┌─ Text block

“I thought I was going to jinx myself every time I told someone”: Exploring how women communicate in a pregnancy subsequent to loss.
Tremain, C. (2021). ‘I thought I was going to jinx myself every time I told someone’: Exploring how women communicate in a pregnancy subsequent to loss. (Thesis, Master of Social Sciences (MSocSc)). The University of Waikato, Hamilton, New Zealand. Retrieved from https://hdl.handle.net/10289/14273
Permanent Research Commons link: https://hdl.handle.net/10289/14273
Miscarriage is one of the most commonly occurring types of pregnancy loss; it is estimated that one out of every three women will experience a miscarriage and one out of 200 will experience a still birth. Loss of a pregnancy has been associated with an increased risk of experiencing elevated levels of anxiety, depression, and distress which can persist for prolonged periods of time and into a subsequent pregnancy. Furthermore, social support has been found to mitigate distress associated with pregnancy loss and increase women’s ability to cope through the traumatic loss of pregnancy. However, little research has been done into how currently pregnant women with a history of pregnancy loss communicate about a subsequent pregnancy to others and if this plays a role in eliciting social support. The aim of this study was to explore the differences between women with and without a history of pregnancy loss in terms of their distress and worry, and to begin to explore the experience of communicating a pregnancy and whether this related to their perception of social support. The current study used an online survey to explore this topic in a convenience sample of 187 pregnant women, 42.7% of whom had experienced a prior pregnancy loss. This study found that women with a history of pregnancy loss were more distressed and worried about the health of the foetus than their counterparts with no history of loss. There was no difference between the two groups in terms of when they first communicated about their pregnancy to someone outside of their relationship and both groups perceived themselves as being highly socially supported. The findings add to the literature on women’s mental health after loss and highlight implications for professionals. Consistent compassion, reassurance and validation may be needed by others to help women reduce their distress and worry in pregnancies subsequent to loss.

└─

Problem requirements
Can you repeat the entire thesis listing on communicating a pregnancy after loss, word for word and with nothing left out?

┌─ Supplied material

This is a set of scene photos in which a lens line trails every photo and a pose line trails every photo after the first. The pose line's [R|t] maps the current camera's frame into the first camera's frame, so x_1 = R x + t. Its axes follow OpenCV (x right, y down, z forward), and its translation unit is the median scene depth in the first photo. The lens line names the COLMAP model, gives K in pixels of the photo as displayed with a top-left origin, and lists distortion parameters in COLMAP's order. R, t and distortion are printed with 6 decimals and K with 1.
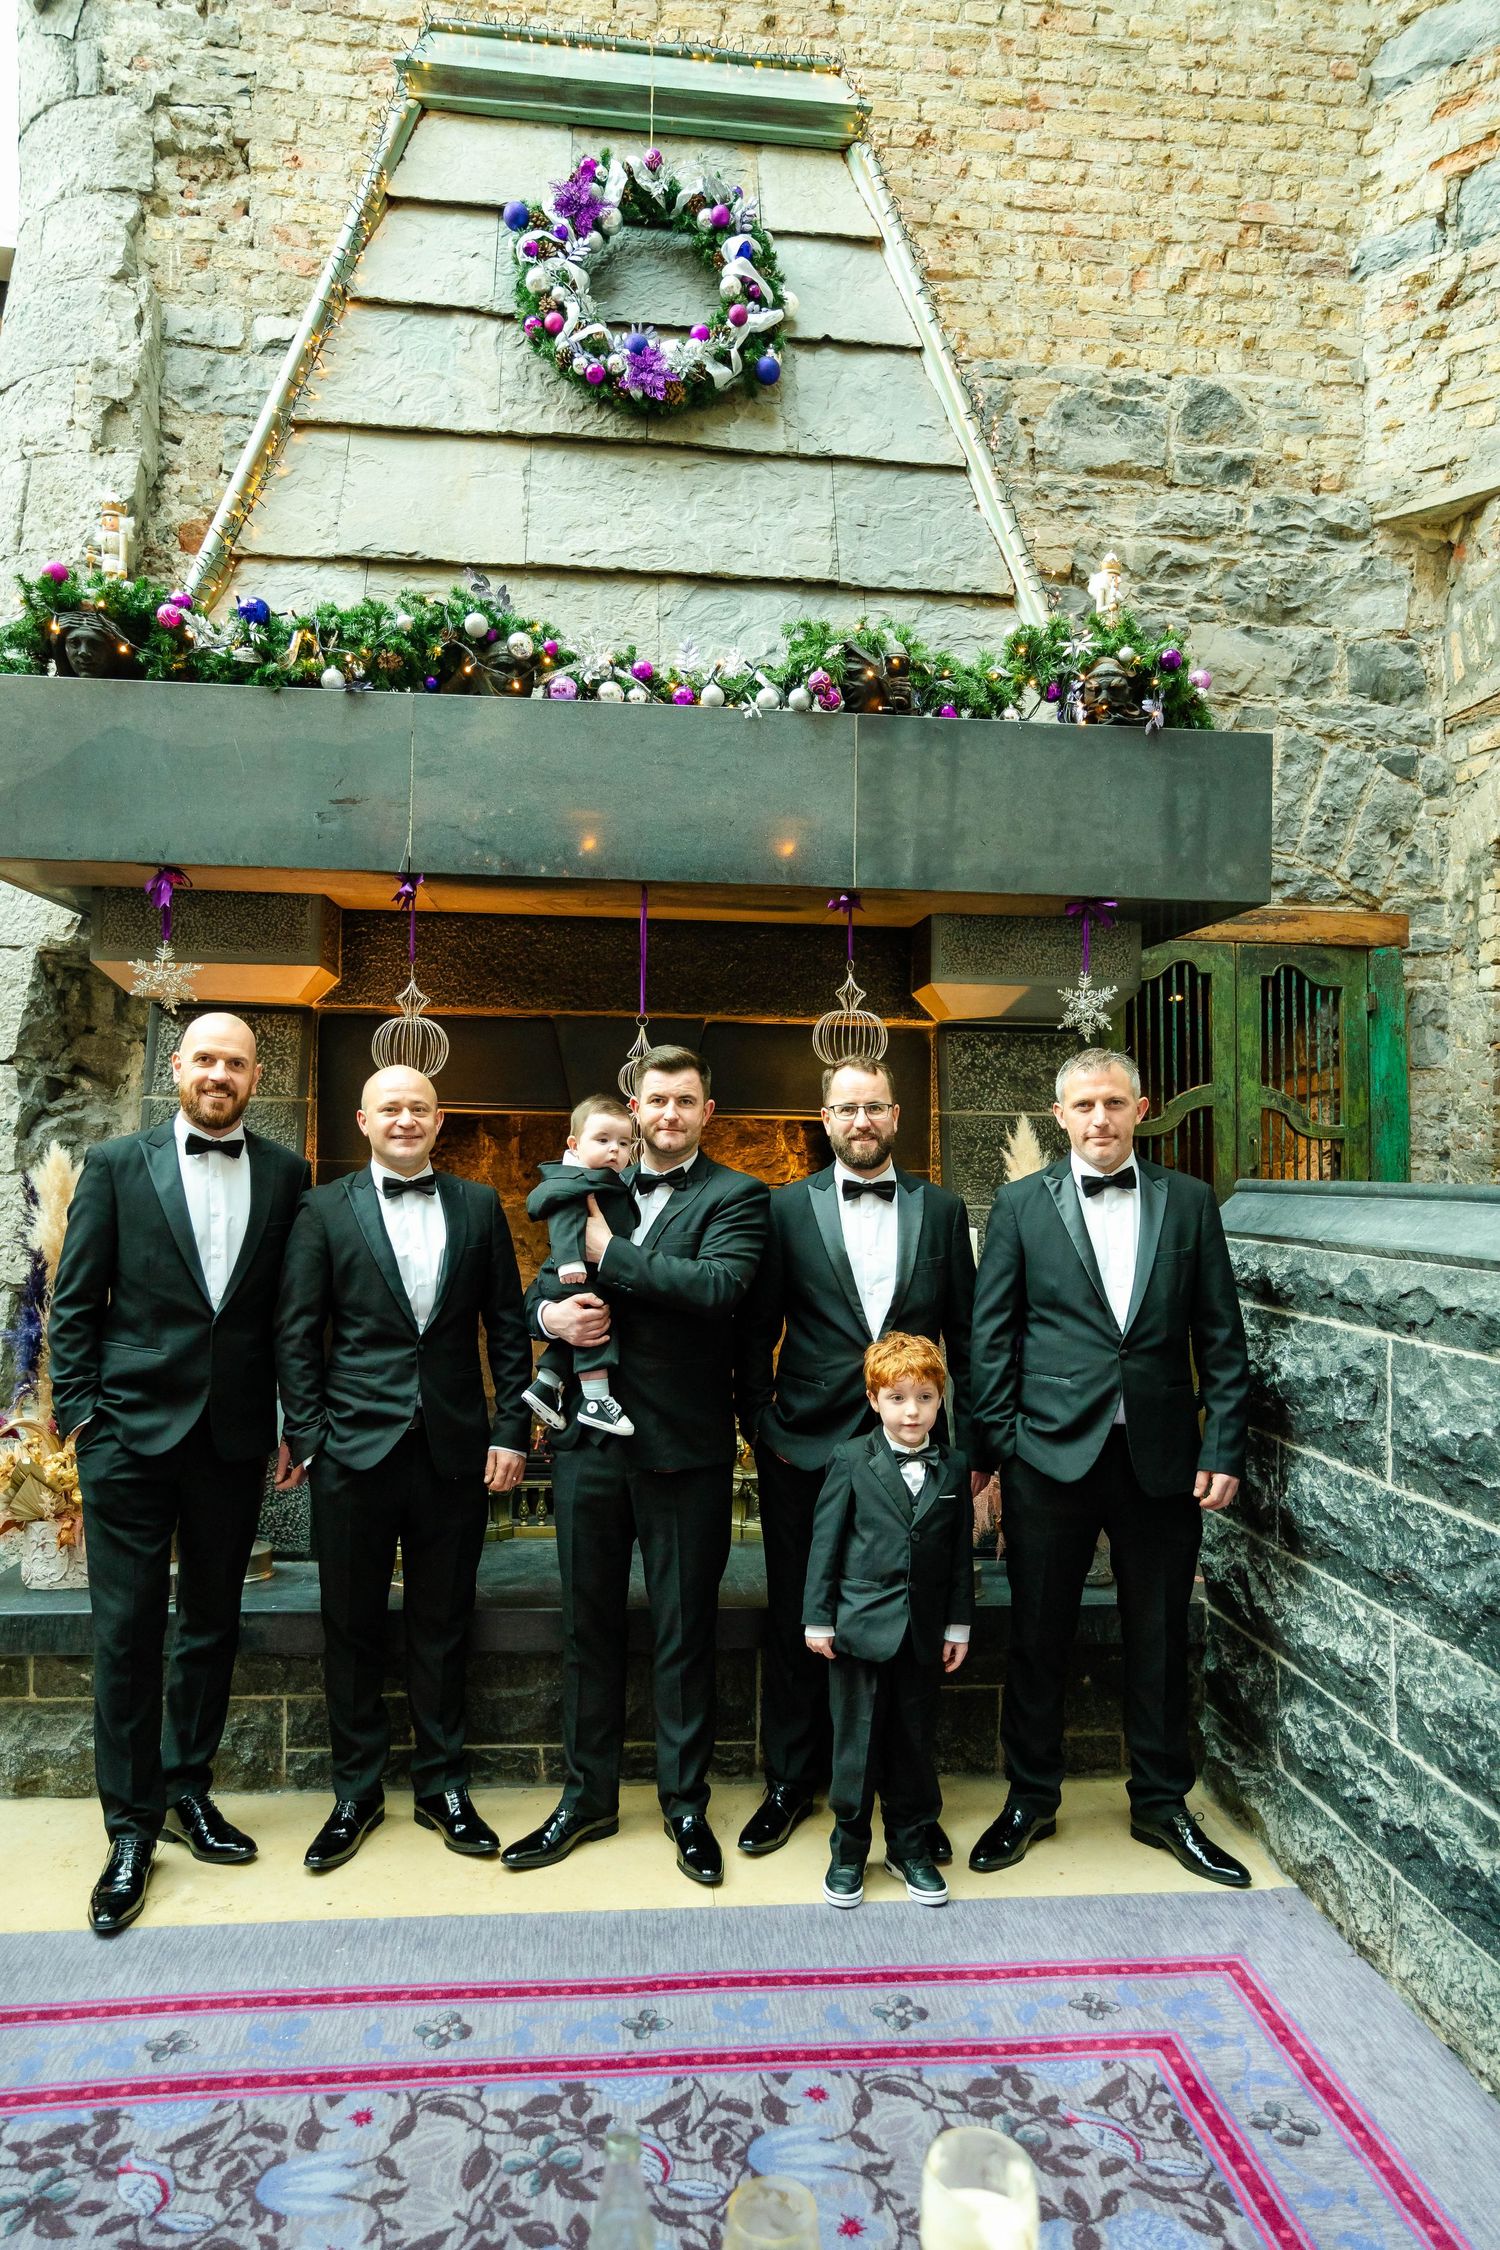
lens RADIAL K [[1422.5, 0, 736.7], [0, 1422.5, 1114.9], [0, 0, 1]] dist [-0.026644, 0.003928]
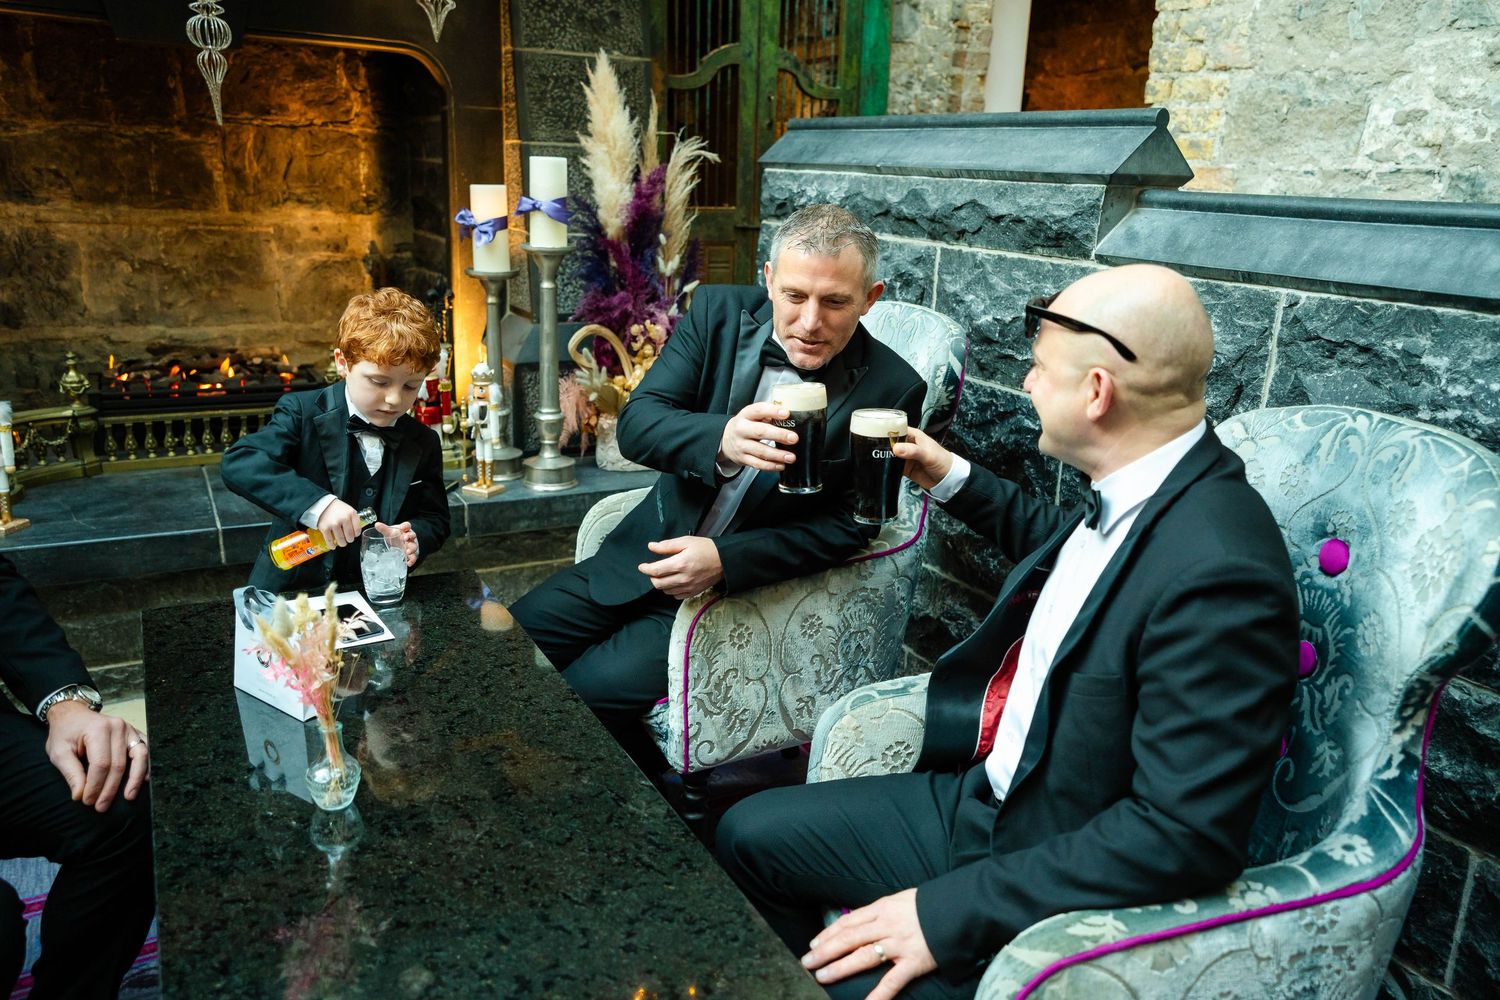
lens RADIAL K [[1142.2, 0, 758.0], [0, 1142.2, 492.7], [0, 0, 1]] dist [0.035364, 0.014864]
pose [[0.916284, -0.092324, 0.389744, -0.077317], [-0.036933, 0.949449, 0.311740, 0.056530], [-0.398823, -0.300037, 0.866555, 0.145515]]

└─
┌─ Supplied material

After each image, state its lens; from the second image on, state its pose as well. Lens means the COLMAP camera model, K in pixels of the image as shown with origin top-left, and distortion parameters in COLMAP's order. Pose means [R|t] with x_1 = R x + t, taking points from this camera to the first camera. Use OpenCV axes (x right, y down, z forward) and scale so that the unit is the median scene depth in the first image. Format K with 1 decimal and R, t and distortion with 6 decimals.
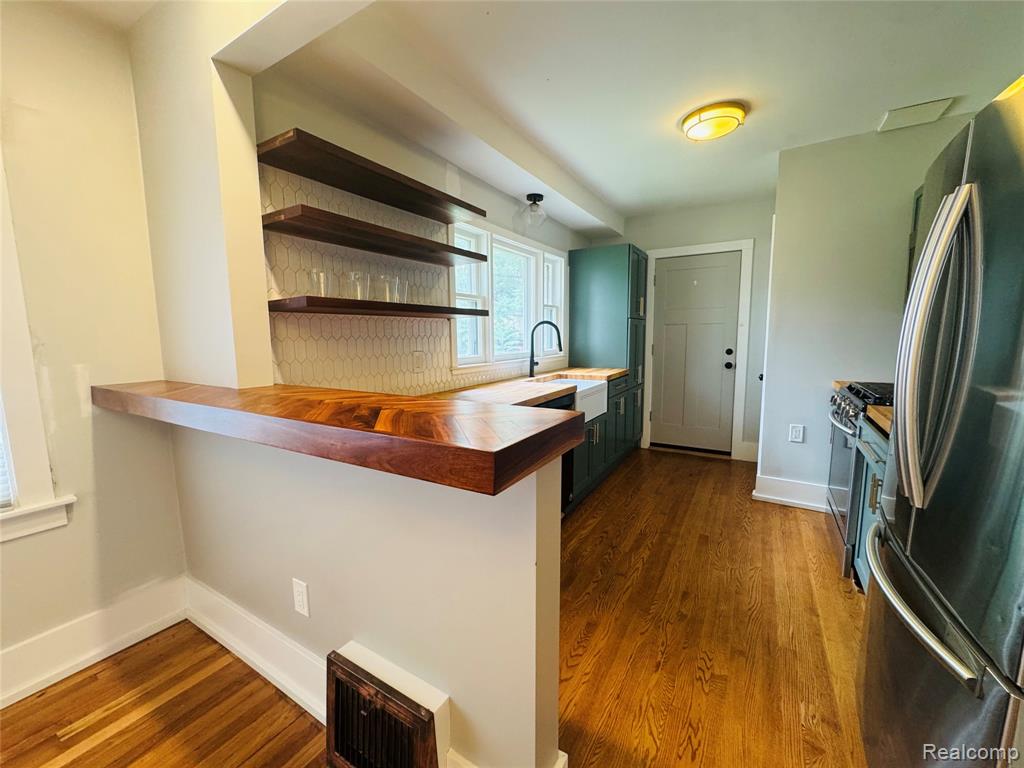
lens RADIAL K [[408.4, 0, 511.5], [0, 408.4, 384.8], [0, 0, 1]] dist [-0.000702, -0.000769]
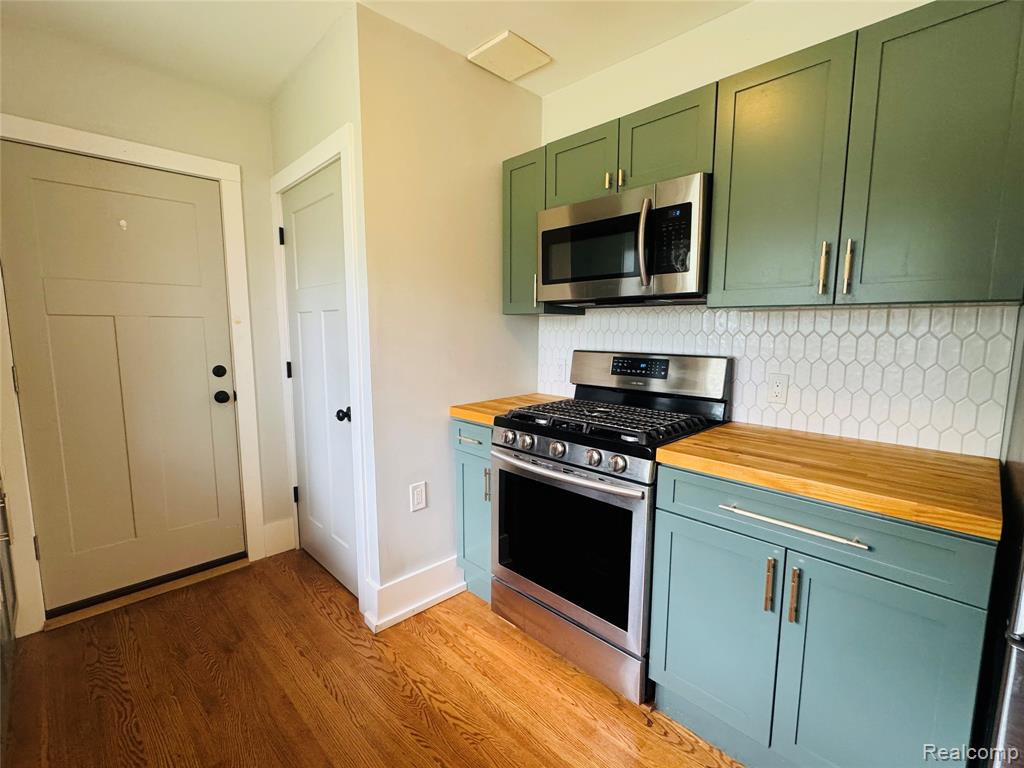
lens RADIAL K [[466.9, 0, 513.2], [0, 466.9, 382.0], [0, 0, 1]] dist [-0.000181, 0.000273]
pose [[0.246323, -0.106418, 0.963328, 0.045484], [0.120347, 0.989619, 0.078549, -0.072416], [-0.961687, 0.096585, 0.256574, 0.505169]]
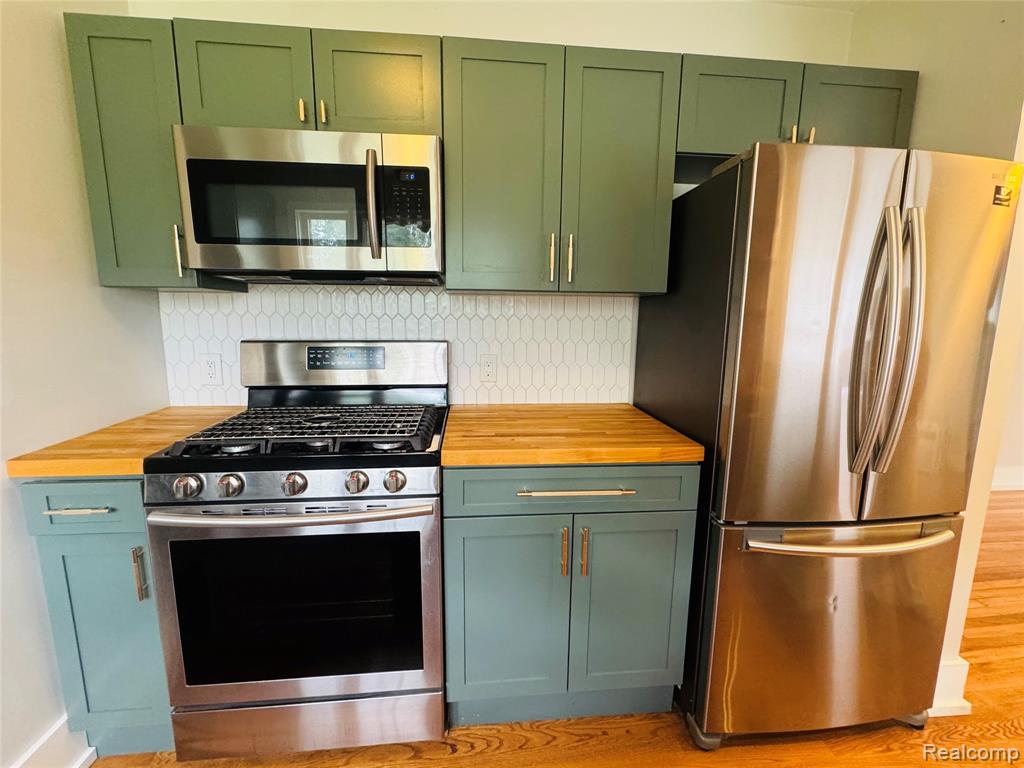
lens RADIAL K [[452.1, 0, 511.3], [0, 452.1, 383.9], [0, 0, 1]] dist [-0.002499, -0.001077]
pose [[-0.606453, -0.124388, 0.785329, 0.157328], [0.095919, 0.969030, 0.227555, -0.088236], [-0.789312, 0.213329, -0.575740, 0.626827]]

└─

Reply to the exercise
“I thought I was going to jinx myself every time I told someone”: Exploring how women communicate in a pregnancy subsequent to loss.
Tremain, C. (2021). ‘I thought I was going to jinx myself every time I told someone’: Exploring how women communicate in a pregnancy subsequent to loss. (Thesis, Master of Social Sciences (MSocSc)). The University of Waikato, Hamilton, New Zealand. Retrieved from https://hdl.handle.net/10289/14273
Permanent Research Commons link: https://hdl.handle.net/10289/14273
Miscarriage is one of the most commonly occurring types of pregnancy loss; it is estimated that one out of every three women will experience a miscarriage and one out of 200 will experience a still birth. Loss of a pregnancy has been associated with an increased risk of experiencing elevated levels of anxiety, depression, and distress which can persist for prolonged periods of time and into a subsequent pregnancy. Furthermore, social support has been found to mitigate distress associated with pregnancy loss and increase women’s ability to cope through the traumatic loss of pregnancy. However, little research has been done into how currently pregnant women with a history of pregnancy loss communicate about a subsequent pregnancy to others and if this plays a role in eliciting social support. The aim of this study was to explore the differences between women with and without a history of pregnancy loss in terms of their distress and worry, and to begin to explore the experience of communicating a pregnancy and whether this related to their perception of social support. The current study used an online survey to explore this topic in a convenience sample of 187 pregnant women, 42.7% of whom had experienced a prior pregnancy loss. This study found that women with a history of pregnancy loss were more distressed and worried about the health of the foetus than their counterparts with no history of loss. There was no difference between the two groups in terms of when they first communicated about their pregnancy to someone outside of their relationship and both groups perceived themselves as being highly socially supported. The findings add to the literature on women’s mental health after loss and highlight implications for professionals. Consistent compassion, reassurance and validation may be needed by others to help women reduce their distress and worry in pregnancies subsequent to loss.